When tinyxml parses an XML file in UTF-8 format, if the file contains the following two strings: "<Name> classic document </Name>" and "<Name> News Express </Name>" fail to be resolved.
AnalysisCodeThe cause of the failure is the following code:
Function in tinyxmlparser. cpp file: const char * tixmlbase: readtext ()
Int Len; char Carr [4] = {0, 0, 0}; P = getchar (p, Carr, & Len, encoding); If (LEN = 1) (* Text) + = Carr [0]; // more efficientelsetext-> append (Carr, Len );
The preliminary analysis is to resolve the problem of UTF-8 string.
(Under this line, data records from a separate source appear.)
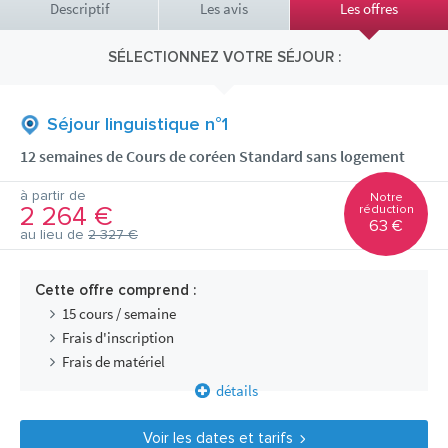
Descriptif
Les avis
Les offres
SÉLECTIONNEZ VOTRE SÉJOUR :
Séjour linguistique n°1
12 semaines de Cours de coréen Standard sans logement
à partir de
Notre
2 264 €
réduction
63 €
au lieu de
2 327 €
Cette offre comprend :
15 cours / semaine
Frais d'inscription
Frais de matériel
détails
Voir les dates et tarifs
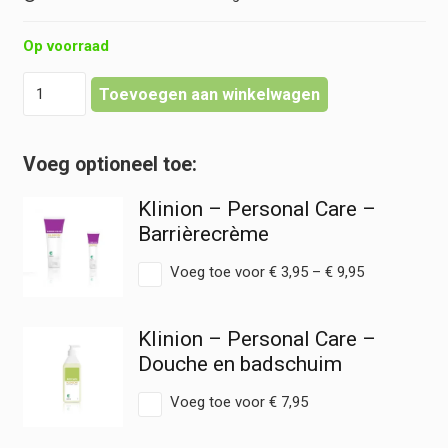
Op voorraad
Klinion
Toevoegen aan winkelwagen
-
Personal
Care
-
Reinigingscrème
Klinion – Personal Care –
hoeveelheid
Barrièrecrème
Prijsklasse:
Voeg toe voor
€
3,95
–
€
9,95
€ 3,95
tot
€ 9,95
Klinion – Personal Care –
Douche en badschuim
Voeg toe voor
€
7,95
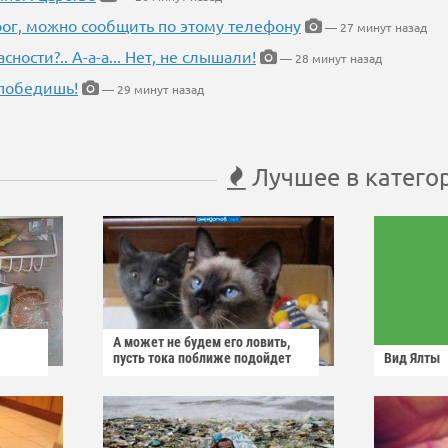
рог, можно сообщить по этому телефону
— 27 минут назад
ности?.. А-а-а... Нет, не слышали!
— 28 минут назад
победишь!
— 29 минут назад
Лучшее в катего
А может не будем его ловить,
пусть тока поближе подойдет
Вид Ялты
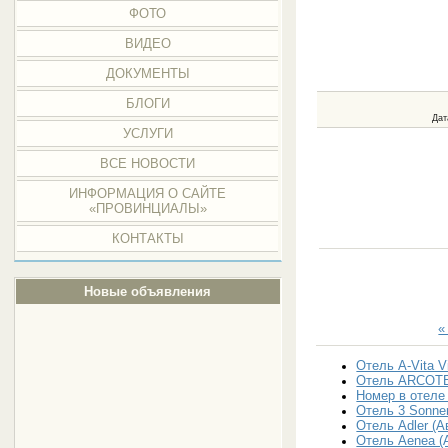
ФОТО
ВИДЕО
ДОКУМЕНТЫ
БЛОГИ
Дат
УСЛУГИ
ВСЕ НОВОСТИ
ИНФОРМАЦИЯ О САЙТЕ
«ПРОВИНЦИАЛЫ»
КОНТАКТЫ
Новые объявления
«
Отель A-Vita Vi
Отель ARCOTEL
Номер в отеле
Отель 3 Sonne
Отель Adler (А
Отель Aenea (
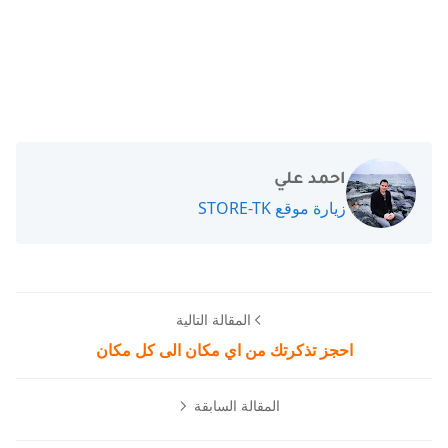
احمد علي
زيارة موقع STORE-TK
المقالة التالية
احجز تذكرتك من اي مكان الى كل مكان
المقالة السابقة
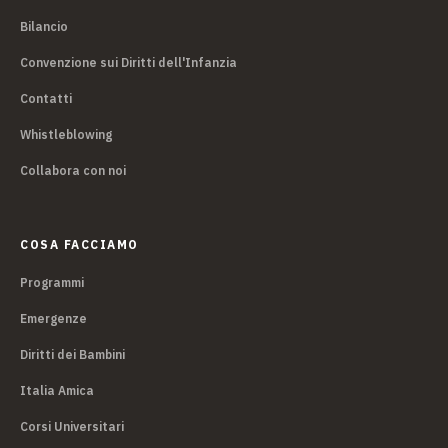
Bilancio
Convenzione sui Diritti dell'Infanzia
Contatti
Whistleblowing
Collabora con noi
COSA FACCIAMO
Programmi
Emergenze
Diritti dei Bambini
Italia Amica
Corsi Universitari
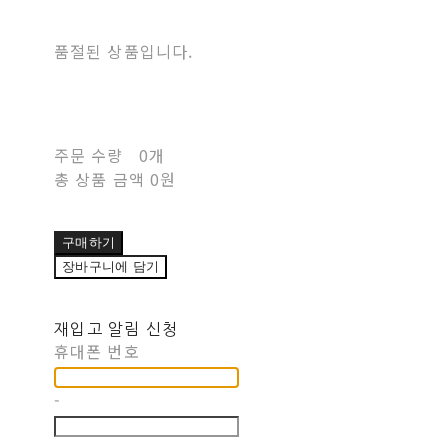
품절된 상품입니다.
주문 수량
0개
총 상품 금액
0원
구매하기
장바구니에 담기
재입고 알림 신청
휴대폰 번호
-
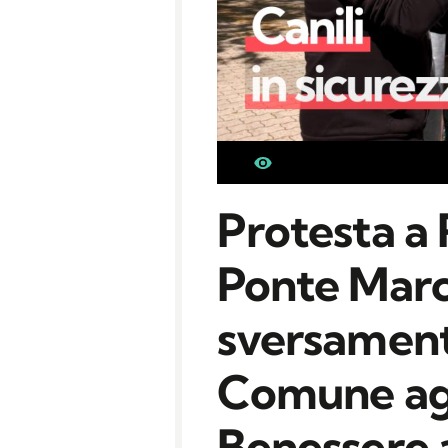
Protesta a 
Ponte Marc
sversamento
Comune agi
Benessere 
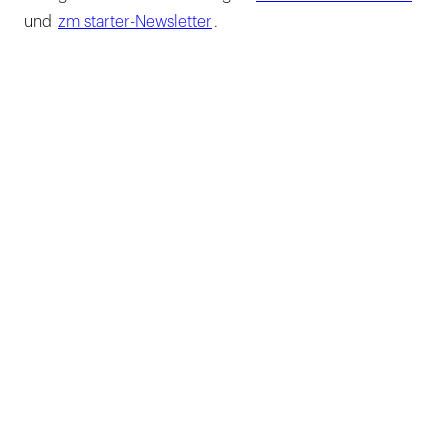
und
zm starter-Newsletter
.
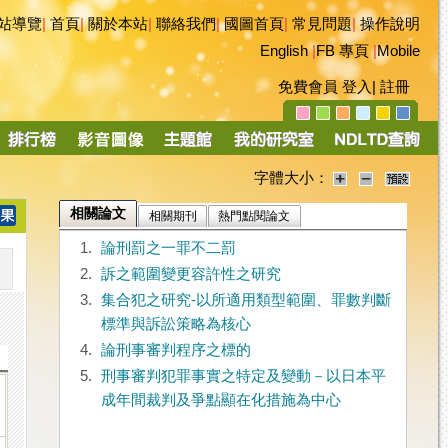
站導覽
|
首頁
|
關於本站
|
聯絡我們
|
國圖首頁
|
常見問題
|
操作說明
English
|
FB 專頁
|
Mobile
免費會員
登入
|
註冊
字體大小：
相關論文
相關期刊
熱門點閱論文
1.
論刑罰之一罪不二罰
2.
訴之範圍變更容許性之研究
3.
集合犯之研究-以所適用類型範圍、罪數判斷
標準與訴訟策略為核心
4.
論刑事審判程序之標的
5.
刑事審判犯罪事實之特定及變動－以日本平
成年間裁判及爭點顯在化措施為中心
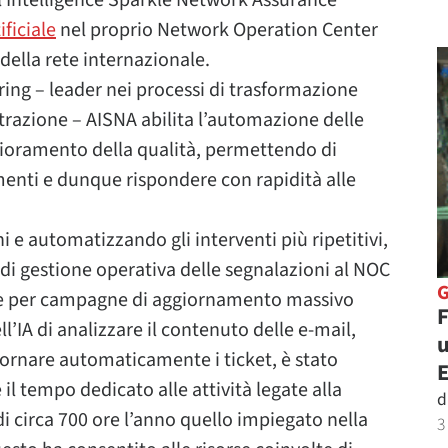
ificiale
nel proprio Network Operation Center
della rete internazionale.
ing – leader nei processi di trasformazione
trazione – AISNA abilita l’automazione delle
glioramento della qualità, permettendo di
eamenti e dunque rispondere con rapidità alle
 e automatizzando gli interventi più ripetitivi,
 di gestione operativa delle segnalazioni al NOC
one per campagne di aggiornamento massivo
F
ell’IA di analizzare il contenuto delle e-mail,
u
iornare automaticamente i ticket, è stato
 il tempo dedicato alle attività legate alla
d
di circa 700 ore l’anno quello impiegato nella
3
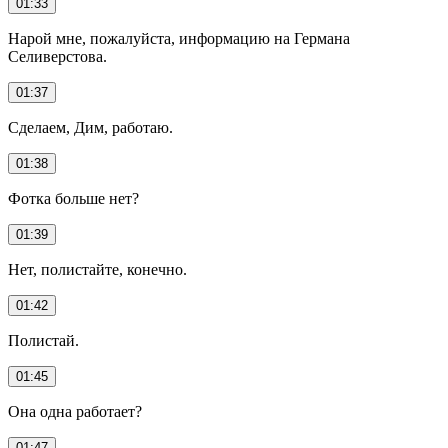
01:33
Нарой мне, пожалуйста, информацию на Германа
Селиверстова.
01:37
Сделаем, Дим, работаю.
01:38
Фотка больше нет?
01:39
Нет, полистайте, конечно.
01:42
Полистай.
01:45
Она одна работает?
01:47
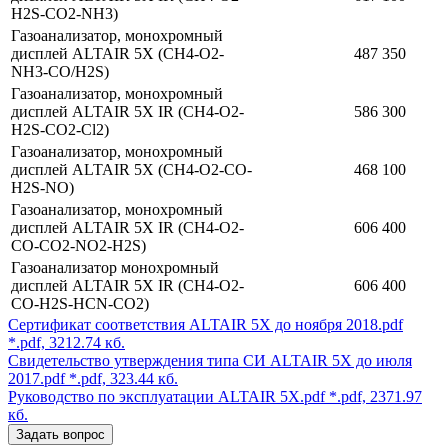
H2S-CO2-NH3)
Газоанализатор, монохромный
дисплей ALTAIR 5X (CH4-O2-
487 350
NH3-CO/H2S)
Газоанализатор, монохромный
дисплей ALTAIR 5X IR (CH4-O2-
586 300
H2S-CO2-Cl2)
Газоанализатор, монохромный
дисплей ALTAIR 5X (CH4-O2-CO-
468 100
H2S-NO)
Газоанализатор, монохромный
дисплей ALTAIR 5X IR (CH4-O2-
606 400
CO-CO2-NO2-H2S)
Газоанализатор монохромный
дисплей ALTAIR 5X IR (CH4-O2-
606 400
CO-H2S-HCN-CO2)
Сертификат соответствия ALTAIR 5X до ноября 2018.pdf
*.pdf, 3212.74 кб.
Свидетельство утверждения типа СИ ALTAIR 5X до июля
2017.pdf
*.pdf, 323.44 кб.
Руководство по эксплуатации ALTAIR 5X.pdf
*.pdf, 2371.97
кб.
Задать вопрос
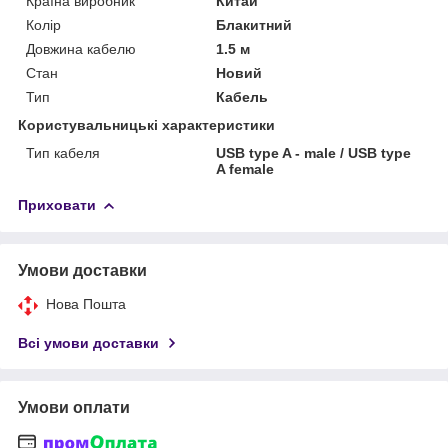
Країна виробник
Китай
Колір
Блакитний
Довжина кабелю
1.5 м
Стан
Новий
Тип
Кабель
Користувальницькі характеристики
Тип кабеля
USB type A - male / USB type
A female
Приховати
Умови доставки
Нова Пошта
Всі умови доставки
Умови оплати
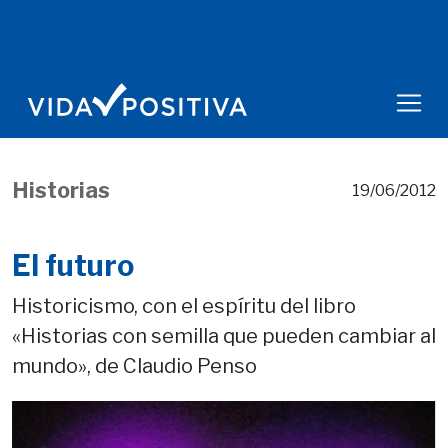
Historias
19/06/2012
El futuro
Historicismo, con el espíritu del libro
«Historias con semilla que pueden cambiar al
mundo», de Claudio Penso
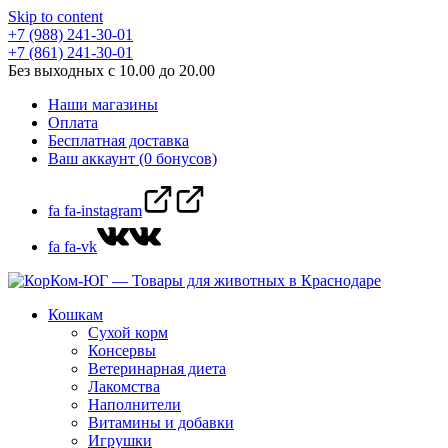
Skip to content
+7 (988) 241-30-01
+7 (861) 241-30-01
Без выходных с 10.00 до 20.00
Наши магазины
Оплата
Бесплатная доставка
Ваш аккаунт (0 бонусов)
fa fa-instagram
fa fa-vk
Кошкам
Сухой корм
Консервы
Ветеринарная диета
Лакомства
Наполнители
Витамины и добавки
Игрушки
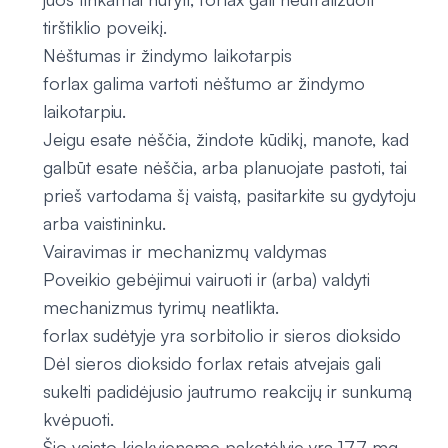
tirštiklio poveikį.
Nėštumas ir žindymo laikotarpis
forlax galima vartoti nėštumo ar žindymo
laikotarpiu.
Jeigu esate nėščia, žindote kūdikį, manote, kad
galbūt esate nėščia, arba planuojate pastoti, tai
prieš vartodama šį vaistą, pasitarkite su gydytoju
arba vaistininku.
Vairavimas ir mechanizmų valdymas
Poveikio gebėjimui vairuoti ir (arba) valdyti
mechanizmus tyrimų neatlikta.
forlax sudėtyje yra sorbitolio ir sieros dioksido
Dėl sieros dioksido forlax retais atvejais gali
sukelti padidėjusio jautrumo reakcijų ir sunkumą
kvėpuoti.
Šio vaisto kiekviename paketėlyje yra 17,7 mg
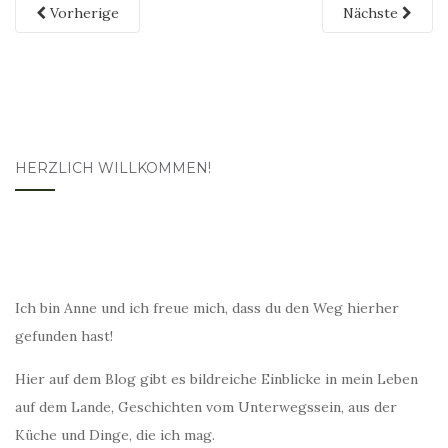
Vorherige
Nächste
HERZLICH WILLKOMMEN!
Ich bin Anne und ich freue mich, dass du den Weg hierher
gefunden hast!
Hier auf dem Blog gibt es bildreiche Einblicke in mein Leben
auf dem Lande, Geschichten vom Unterwegssein, aus der
Küche und Dinge, die ich mag.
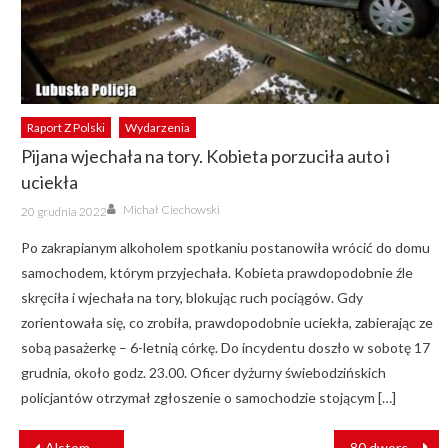
Raport Z Polski
Wydarzenia
Pijana wjechała na tory. Kobieta porzuciła auto i
uciekła
Author
Posted
Michał Ciechowski
20 grudnia 2022
on
Po zakrapianym alkoholem spotkaniu postanowiła wrócić do domu
samochodem, którym przyjechała. Kobieta prawdopodobnie źle
skręciła i wjechała na tory, blokując ruch pociągów. Gdy
zorientowała się, co zrobiła, prawdopodobnie uciekła, zabierając ze
sobą pasażerkę – 6-letnią córkę. Do incydentu doszło w sobotę 17
grudnia, około godz. 23.00. Oficer dyżurny świebodzińskich
policjantów otrzymał zgłoszenie o samochodzie stojącym […]
NAWIGACJA
Alstom podpisał kontrakt z portem lotniczym Dallas Fort Worth
80 dworców, stacji i przystanków kolejowych z urządzeniami SIP Dysten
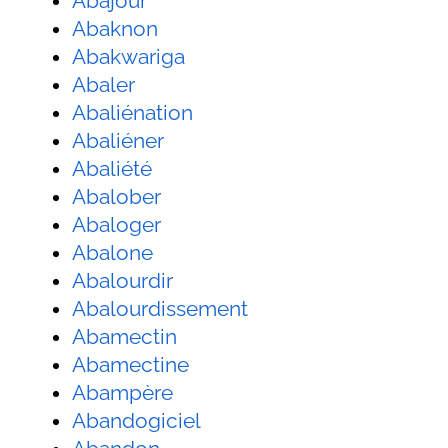
Abajour
Abaknon
Abakwariga
Abaler
Abaliénation
Abaliéner
Abaliété
Abalober
Abaloger
Abalone
Abalourdir
Abalourdissement
Abamectin
Abamectine
Abampère
Abandogiciel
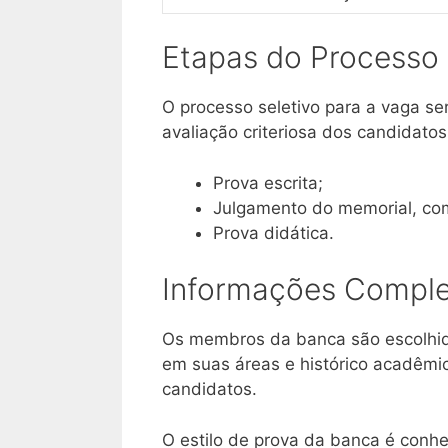
Etapas do Processo 
O processo seletivo para a vaga s
avaliação criteriosa dos candidatos
Prova escrita;
Julgamento do memorial, com
Prova didática.
Informações Compl
Os membros da banca são escolhido
em suas áreas e histórico acadêmic
candidatos.
O estilo de prova da banca é conhe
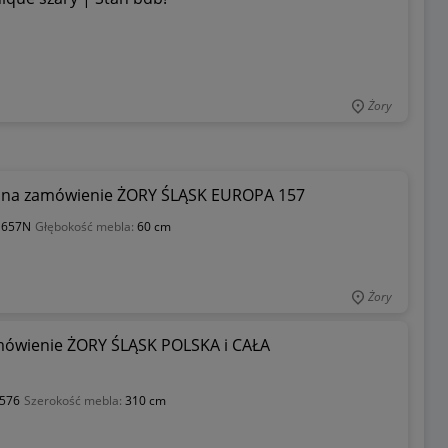
Żory
na zamówienie ŻORY ŚLĄSK EUROPA 157
:
657N
Głębokość mebla:
60 cm
Żory
wienie ŻORY ŚLĄSK POLSKA i CAŁA
576
Szerokość mebla:
310 cm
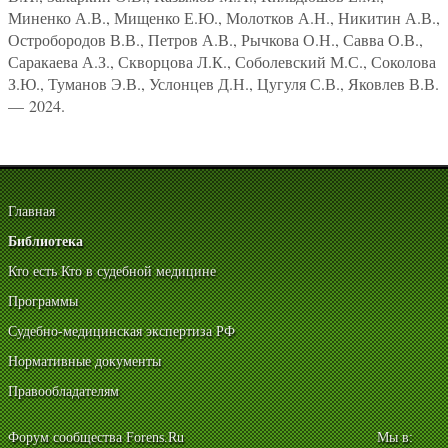
Миненко А.В., Мищенко Е.Ю., Молотков А.Н., Никитин А.В.,
Остробородов В.В., Петров А.В., Рычкова О.Н., Савва О.В.,
Саракаева А.З., Скворцова Л.К., Соболевский М.С., Соколова
З.Ю., Туманов Э.В., Услонцев Д.Н., Цугуля С.В., Яковлев В.В.
— 2024.
Главная
Библиотека
Кто есть Кто в судебной медицине
Программы
Судебно-медицинская экспертиза РФ
Нормативные документы
Правообладателям
Форум сообщества Forens.Ru
Мы в:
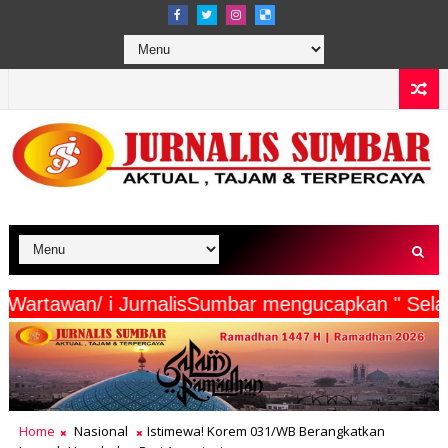
 Beserta Wartawan/ i JurnalisSumbar mengucapka
Home
Nasional
Istimewa! Korem 031/WB Berangkatkan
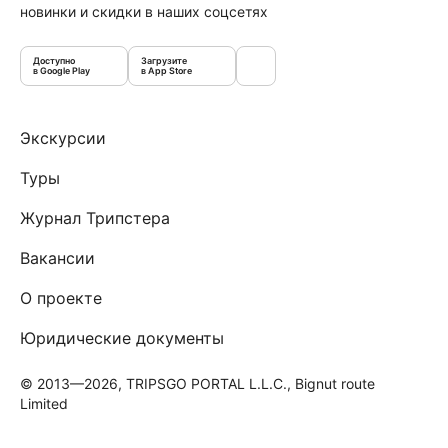
новинки и скидки в наших соцсетях
Доступно
Загрузите
в Google Play
в App Store
Экскурсии
Туры
Журнал Трипстера
Вакансии
О проекте
Юридические документы
© 2013—2026, TRIPSGO PORTAL L.L.C., Bignut route
Limited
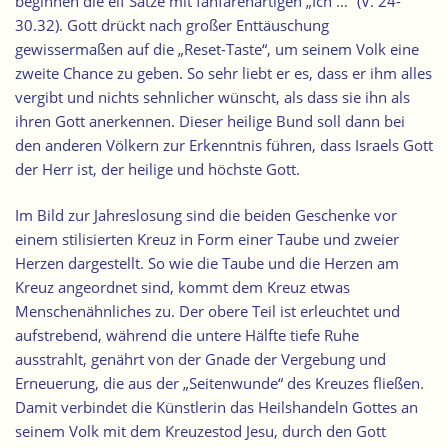
beginnen die elf Sätze mit fanfarenartigen „Ich …“ (V. 24-
30.32). Gott drückt nach großer Enttäuschung
gewissermaßen auf die „Reset-Taste“, um seinem Volk eine
zweite Chance zu geben. So sehr liebt er es, dass er ihm alles
vergibt und nichts sehnlicher wünscht, als dass sie ihn als
ihren Gott anerkennen. Dieser heilige Bund soll dann bei
den anderen Völkern zur Erkenntnis führen, dass Israels Gott
der Herr ist, der heilige und höchste Gott.
Im Bild zur Jahreslosung sind die beiden Geschenke vor
einem stilisierten Kreuz in Form einer Taube und zweier
Herzen dargestellt. So wie die Taube und die Herzen am
Kreuz angeordnet sind, kommt dem Kreuz etwas
Menschenähnliches zu. Der obere Teil ist erleuchtet und
aufstrebend, während die untere Hälfte tiefe Ruhe
ausstrahlt, genährt von der Gnade der Vergebung und
Erneuerung, die aus der „Seitenwunde“ des Kreuzes fließen.
Damit verbindet die Künstlerin das Heilshandeln Gottes an
seinem Volk mit dem Kreuzestod Jesu, durch den Gott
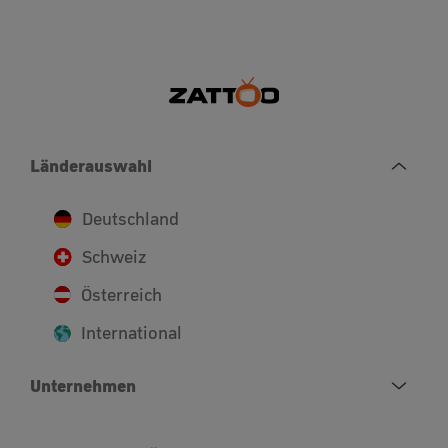
Länderauswahl
Deutschland
Schweiz
Österreich
International
Unternehmen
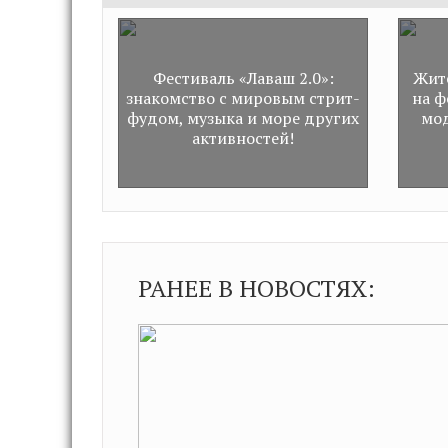
Фестиваль «Лаваш 2.0»:
Жит
знакомство с мировым стрит-
на ф
фудом, музыка и море других
мод
активностей!
РАНЕЕ В НОВОСТЯХ:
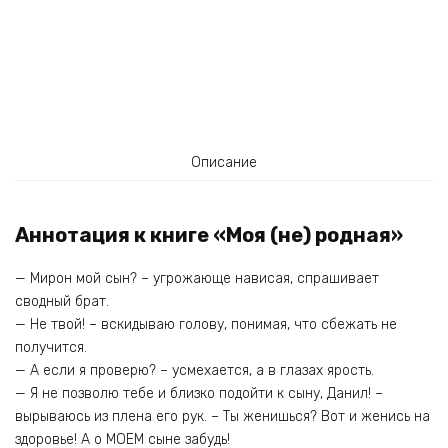
Описание
Аннотация к книге «Моя (не) родная»
— Мирон мой сын? – угрожающе нависая, спрашивает
сводный брат.
— Не твой! – вскидываю голову, понимая, что сбежать не
получится.
— А если я проверю? – усмехается, а в глазах ярость.
— Я не позволю тебе и близко подойти к сыну, Данил! –
вырываюсь из плена его рук. – Ты женишься? Вот и женись на
здоровье! А о МОЕМ сыне забудь!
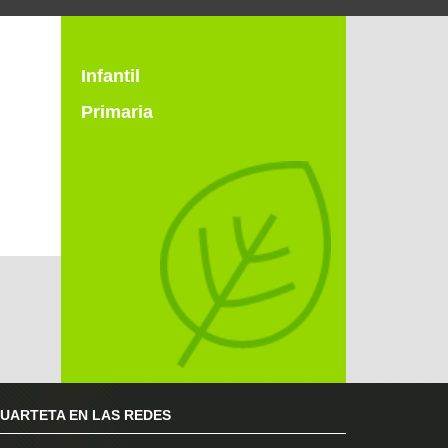
Infantil
Primaria
RUARTETA EN LAS REDES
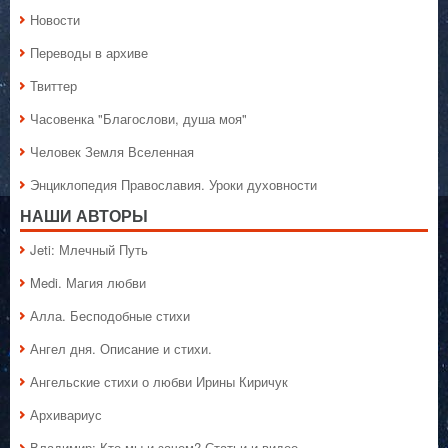
Новости
Переводы в архиве
Твиттер
Часовенка "Благослови, душа моя"
Человек Земля Вселенная
Энциклопедия Православия. Уроки духовности
НАШИ АВТОРЫ
Jeti: Млечный Путь
Medi. Магия любви
Алла. Бесподобные стихи
Ангел дня. Описание и стихи.
Ангельские стихи о любви Ирины Киричук
Архивариус
Владимир: Кто мы и зачем? Статьи и видео.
The following table is used for parsing:
Const int tixmlbase: utf8bytetable [256] = {// 0 1 2 3 4 5 6 7 8 9 a B c d e F1, 1, 1, 1, 1, 1, 1, 1, 1, 1, 1, 1, 1, 1, 1, 1, // 0x001, 1, 1, 1, 1, 1, 1, 1, 1, 1, 1, 1, 1,
1, 1, 1, 1, // 0x101, 1, 1, 1, 1, 1, 1, 1, 1, 1, 1, 1, 1, 1, // 0x201, 1, 1, 1, 1, 1, 1, 1, 1, 1, 1, 1, 1, 1, 1, // 0x301, 1, 1, 1, 1, 1, 1, 1, 1, 1, 1, 1, 1, 1, 1, // 0x401, 1, 1, 1, 1, 1, 1, 1, 1, 1, 1, 1, 1, 1, 1, // 0X501, 1, 1, 1, 1, 1,
1, 1, 1, 1, 1, 1, 1, 1, 1, 1, // 0x601, 1, 1, 1, 1, 1, 1, 1, 1, 1, 1, 1, 1, 1, 1, 1, 1, // 0x70 end of ASCII range1, 1, 1, 1, 1, 1, 1, 1, 1, 1, 1, 1, 1, 1, 1, 1, 1, 1, // 0x80 0x80 to 0xc1 invalid1, 1, 1, 1, 1, 1, 1, 1, 1, 1, 1, 1, 1, 1, 1, 1, 1, // 0x90 1, 1, 1, 1, 1, 1,
1, 1, 1, 1, 1, 1, 1, 1, 1, 1, 1, // 0xa0 1, 1, 1, 1, 1, 1, 1, 1, 1, 1, 1, 1, 1, 1, 1, 1, 1, // 0xb0 1, 1, 2, 2, 2, 2, 2, 2, 2, 2, 2, 2, 2, 2, 2, 2, // 0xc0 0xc2 to 0xdf 2 byte2, 2, 2, 2, 2, 2, 2, 2, 2, 2, 2, 2, 2, 2, // 0xd03, 3, 3, 3, 3, 3, 3, 3, 3, 3,
3, 3, 3, 3, 3, // 0xe0 0xe0 to 0xef 3 byte4, 4, 4, 4, 4, 1, 1, 1, 1, 1, 1, 1, 1, 1, 1, 1, 1 // 0xf0 0xf0 to 0xf4 4 byte, 0xf5 and higher invalid };
This table can be accessed by Google on the Internet. The reason for parsing failure is pending.